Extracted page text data
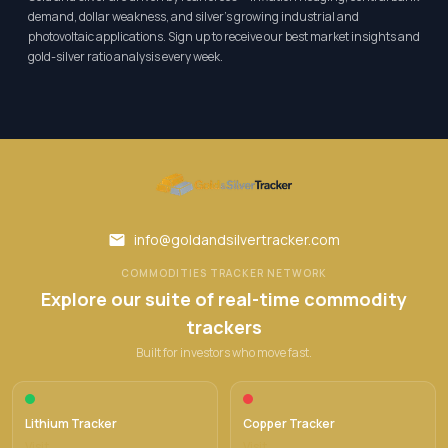
demand, dollar weakness, and silver's growing industrial and
photovoltaic applications. Sign up to receive our best market insights and
gold-silver ratio analysis every week.
info@goldandsilvertracker.com
COMMODITIES TRACKER NETWORK
Explore our suite of real-time commodity
trackers
Built for investors who move fast.
Lithium Tracker
Copper Tracker
Visit →
Visit →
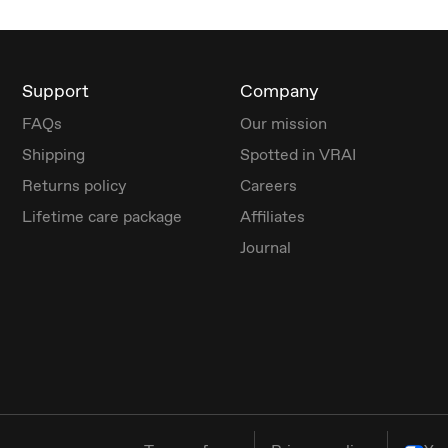
Support
Company
FAQs
Our mission
Shipping
Spotted in VRAI
Returns policy
Careers
Lifetime care package
Affiliates
Journal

● TASK BRIEF: Reproduce the rows above line for line, keeping every word and symbol as it appears but leaving out the pictures.

● RESULT FOR THIS TASK:
demand, dollar weakness, and silver's growing industrial and
photovoltaic applications. Sign up to receive our best market insights and
gold-silver ratio analysis every week.
info@goldandsilvertracker.com
COMMODITIES TRACKER NETWORK
Explore our suite of real-time commodity
trackers
Built for investors who move fast.
Lithium Tracker
Copper Tracker
Visit →
Visit →
Support
Company
FAQs
Our mission
Shipping
Spotted in VRAI
Returns policy
Careers
Lifetime care package
Affiliates
Journal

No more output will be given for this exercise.